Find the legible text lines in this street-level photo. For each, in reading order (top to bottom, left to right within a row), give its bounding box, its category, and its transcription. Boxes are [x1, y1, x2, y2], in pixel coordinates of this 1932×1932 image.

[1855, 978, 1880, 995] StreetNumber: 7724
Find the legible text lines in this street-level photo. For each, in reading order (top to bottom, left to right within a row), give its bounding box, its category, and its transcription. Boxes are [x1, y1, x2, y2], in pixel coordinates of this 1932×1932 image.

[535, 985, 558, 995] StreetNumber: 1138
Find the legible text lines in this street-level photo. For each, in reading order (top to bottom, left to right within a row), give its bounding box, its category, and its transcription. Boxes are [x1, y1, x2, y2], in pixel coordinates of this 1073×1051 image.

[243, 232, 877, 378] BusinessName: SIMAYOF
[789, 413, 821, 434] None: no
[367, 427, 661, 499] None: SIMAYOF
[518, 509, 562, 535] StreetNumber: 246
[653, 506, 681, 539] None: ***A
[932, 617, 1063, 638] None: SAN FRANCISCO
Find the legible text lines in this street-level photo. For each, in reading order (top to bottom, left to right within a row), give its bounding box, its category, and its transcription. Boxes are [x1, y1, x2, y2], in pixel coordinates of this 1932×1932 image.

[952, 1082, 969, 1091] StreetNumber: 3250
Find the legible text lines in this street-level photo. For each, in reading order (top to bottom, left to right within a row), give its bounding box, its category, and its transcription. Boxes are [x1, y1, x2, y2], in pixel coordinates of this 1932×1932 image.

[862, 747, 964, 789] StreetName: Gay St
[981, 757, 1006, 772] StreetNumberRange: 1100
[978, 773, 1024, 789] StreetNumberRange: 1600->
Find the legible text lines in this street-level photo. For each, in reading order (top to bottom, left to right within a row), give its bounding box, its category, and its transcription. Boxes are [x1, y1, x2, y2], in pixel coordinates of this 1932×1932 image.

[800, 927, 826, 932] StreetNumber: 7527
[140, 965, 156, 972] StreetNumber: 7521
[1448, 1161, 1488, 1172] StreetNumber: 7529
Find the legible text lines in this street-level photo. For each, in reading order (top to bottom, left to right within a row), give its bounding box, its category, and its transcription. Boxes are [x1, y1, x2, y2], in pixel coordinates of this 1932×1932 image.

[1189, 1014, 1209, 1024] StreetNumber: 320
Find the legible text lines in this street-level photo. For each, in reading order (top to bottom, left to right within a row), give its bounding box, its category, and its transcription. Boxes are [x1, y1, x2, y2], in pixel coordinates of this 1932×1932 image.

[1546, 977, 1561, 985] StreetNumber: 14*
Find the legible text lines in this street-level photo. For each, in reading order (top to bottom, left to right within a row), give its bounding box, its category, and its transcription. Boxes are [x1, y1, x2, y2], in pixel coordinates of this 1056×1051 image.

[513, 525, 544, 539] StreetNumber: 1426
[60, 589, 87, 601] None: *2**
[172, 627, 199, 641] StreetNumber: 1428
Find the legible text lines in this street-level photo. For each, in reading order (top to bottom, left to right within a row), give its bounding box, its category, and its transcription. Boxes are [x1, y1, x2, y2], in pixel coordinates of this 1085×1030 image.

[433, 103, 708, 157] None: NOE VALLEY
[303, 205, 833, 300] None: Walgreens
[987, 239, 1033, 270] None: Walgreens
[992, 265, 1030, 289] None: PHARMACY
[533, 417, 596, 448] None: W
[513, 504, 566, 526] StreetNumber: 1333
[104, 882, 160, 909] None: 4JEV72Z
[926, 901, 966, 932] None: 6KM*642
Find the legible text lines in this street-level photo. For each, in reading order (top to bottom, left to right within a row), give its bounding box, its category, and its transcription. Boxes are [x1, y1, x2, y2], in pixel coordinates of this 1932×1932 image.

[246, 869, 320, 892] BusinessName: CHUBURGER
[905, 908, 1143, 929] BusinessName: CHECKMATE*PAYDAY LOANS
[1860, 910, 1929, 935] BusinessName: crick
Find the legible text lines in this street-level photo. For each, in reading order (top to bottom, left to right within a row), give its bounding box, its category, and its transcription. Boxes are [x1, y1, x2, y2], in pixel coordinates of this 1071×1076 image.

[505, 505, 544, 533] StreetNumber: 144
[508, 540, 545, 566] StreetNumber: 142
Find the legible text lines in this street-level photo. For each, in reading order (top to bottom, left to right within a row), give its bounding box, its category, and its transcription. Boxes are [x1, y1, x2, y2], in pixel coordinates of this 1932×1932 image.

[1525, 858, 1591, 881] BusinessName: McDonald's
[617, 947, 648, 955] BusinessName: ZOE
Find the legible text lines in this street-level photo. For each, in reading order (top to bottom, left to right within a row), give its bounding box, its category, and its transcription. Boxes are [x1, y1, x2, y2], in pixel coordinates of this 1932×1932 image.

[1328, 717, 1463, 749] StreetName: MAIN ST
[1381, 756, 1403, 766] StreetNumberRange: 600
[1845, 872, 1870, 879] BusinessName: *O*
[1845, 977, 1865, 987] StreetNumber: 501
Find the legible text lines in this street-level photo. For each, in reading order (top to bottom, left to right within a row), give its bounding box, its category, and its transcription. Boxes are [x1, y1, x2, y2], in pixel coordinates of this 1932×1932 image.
★ ★ ★ ★
Give all the entries above again with "roadside" in place of every "street-level", leaving everything else unchanged.

Find the legible text lines in this roadside photo. For each, in reading order (top to bottom, left to right within a row), give its bounding box, its category, and its transcription. Boxes are [x1, y1, x2, y2], in pixel coordinates of this 1932×1932 image.

[1855, 978, 1880, 995] StreetNumber: 7724
Find the legible text lines in this roadside photo. For each, in reading order (top to bottom, left to right within a row), give its bounding box, its category, and its transcription. Boxes are [x1, y1, x2, y2], in pixel coordinates of this 1932×1932 image.

[535, 985, 558, 995] StreetNumber: 1138
Find the legible text lines in this roadside photo. For each, in reading order (top to bottom, left to right within a row), give its bounding box, its category, and its transcription. Boxes are [x1, y1, x2, y2], in pixel coordinates of this 1073×1051 image.

[243, 232, 877, 378] BusinessName: SIMAYOF
[789, 413, 821, 434] None: no
[367, 427, 661, 499] None: SIMAYOF
[518, 509, 562, 535] StreetNumber: 246
[653, 506, 681, 539] None: ***A
[932, 617, 1063, 638] None: SAN FRANCISCO
Find the legible text lines in this roadside photo. For each, in reading order (top to bottom, left to right within a row), give its bounding box, its category, and its transcription. Boxes are [x1, y1, x2, y2], in pixel coordinates of this 1932×1932 image.

[952, 1082, 969, 1091] StreetNumber: 3250
Find the legible text lines in this roadside photo. For each, in reading order (top to bottom, left to right within a row), give its bounding box, its category, and its transcription. Boxes are [x1, y1, x2, y2], in pixel coordinates of this 1932×1932 image.

[862, 747, 964, 789] StreetName: Gay St
[981, 757, 1006, 772] StreetNumberRange: 1100
[978, 773, 1024, 789] StreetNumberRange: 1600->
Find the legible text lines in this roadside photo. For each, in reading order (top to bottom, left to right within a row), give its bounding box, its category, and its transcription. Boxes are [x1, y1, x2, y2], in pixel coordinates of this 1932×1932 image.

[800, 927, 826, 932] StreetNumber: 7527
[140, 965, 156, 972] StreetNumber: 7521
[1448, 1161, 1488, 1172] StreetNumber: 7529
Find the legible text lines in this roadside photo. For each, in reading order (top to bottom, left to right within a row), give its bounding box, its category, and its transcription. Boxes are [x1, y1, x2, y2], in pixel coordinates of this 1932×1932 image.

[1189, 1014, 1209, 1024] StreetNumber: 320
Find the legible text lines in this roadside photo. For each, in reading order (top to bottom, left to right within a row), give its bounding box, its category, and its transcription. Boxes are [x1, y1, x2, y2], in pixel coordinates of this 1932×1932 image.

[1546, 977, 1561, 985] StreetNumber: 14*
Find the legible text lines in this roadside photo. For each, in reading order (top to bottom, left to right within a row), give its bounding box, its category, and its transcription. Boxes are [x1, y1, x2, y2], in pixel coordinates of this 1056×1051 image.

[513, 525, 544, 539] StreetNumber: 1426
[60, 589, 87, 601] None: *2**
[172, 627, 199, 641] StreetNumber: 1428
Find the legible text lines in this roadside photo. For each, in reading order (top to bottom, left to right within a row), give its bounding box, its category, and its transcription. Boxes are [x1, y1, x2, y2], in pixel coordinates of this 1085×1030 image.

[433, 103, 708, 157] None: NOE VALLEY
[303, 205, 833, 300] None: Walgreens
[987, 239, 1033, 270] None: Walgreens
[992, 265, 1030, 289] None: PHARMACY
[533, 417, 596, 448] None: W
[513, 504, 566, 526] StreetNumber: 1333
[104, 882, 160, 909] None: 4JEV72Z
[926, 901, 966, 932] None: 6KM*642
Find the legible text lines in this roadside photo. For each, in reading order (top to bottom, left to right within a row), give its bounding box, its category, and its transcription. Boxes are [x1, y1, x2, y2], in pixel coordinates of this 1932×1932 image.

[246, 869, 320, 892] BusinessName: CHUBURGER
[905, 908, 1143, 929] BusinessName: CHECKMATE*PAYDAY LOANS
[1860, 910, 1929, 935] BusinessName: crick
Find the legible text lines in this roadside photo. For each, in reading order (top to bottom, left to right within a row), give its bounding box, its category, and its transcription. Boxes are [x1, y1, x2, y2], in pixel coordinates of this 1071×1076 image.

[505, 505, 544, 533] StreetNumber: 144
[508, 540, 545, 566] StreetNumber: 142
Find the legible text lines in this roadside photo. For each, in reading order (top to bottom, left to right within a row), give its bounding box, its category, and its transcription. Boxes are [x1, y1, x2, y2], in pixel coordinates of this 1932×1932 image.

[1525, 858, 1591, 881] BusinessName: McDonald's
[617, 947, 648, 955] BusinessName: ZOE
Find the legible text lines in this roadside photo. For each, in reading order (top to bottom, left to right within a row), give its bounding box, its category, and its transcription. Boxes are [x1, y1, x2, y2], in pixel coordinates of this 1932×1932 image.

[1328, 717, 1463, 749] StreetName: MAIN ST
[1381, 756, 1403, 766] StreetNumberRange: 600
[1845, 872, 1870, 879] BusinessName: *O*
[1845, 977, 1865, 987] StreetNumber: 501
Find the legible text lines in this roadside photo. For each, in reading order (top to bottom, left to right within a row), give its bounding box, its category, and its transcription. Boxes are [x1, y1, x2, y2], in pixel coordinates of this 1932×1932 image.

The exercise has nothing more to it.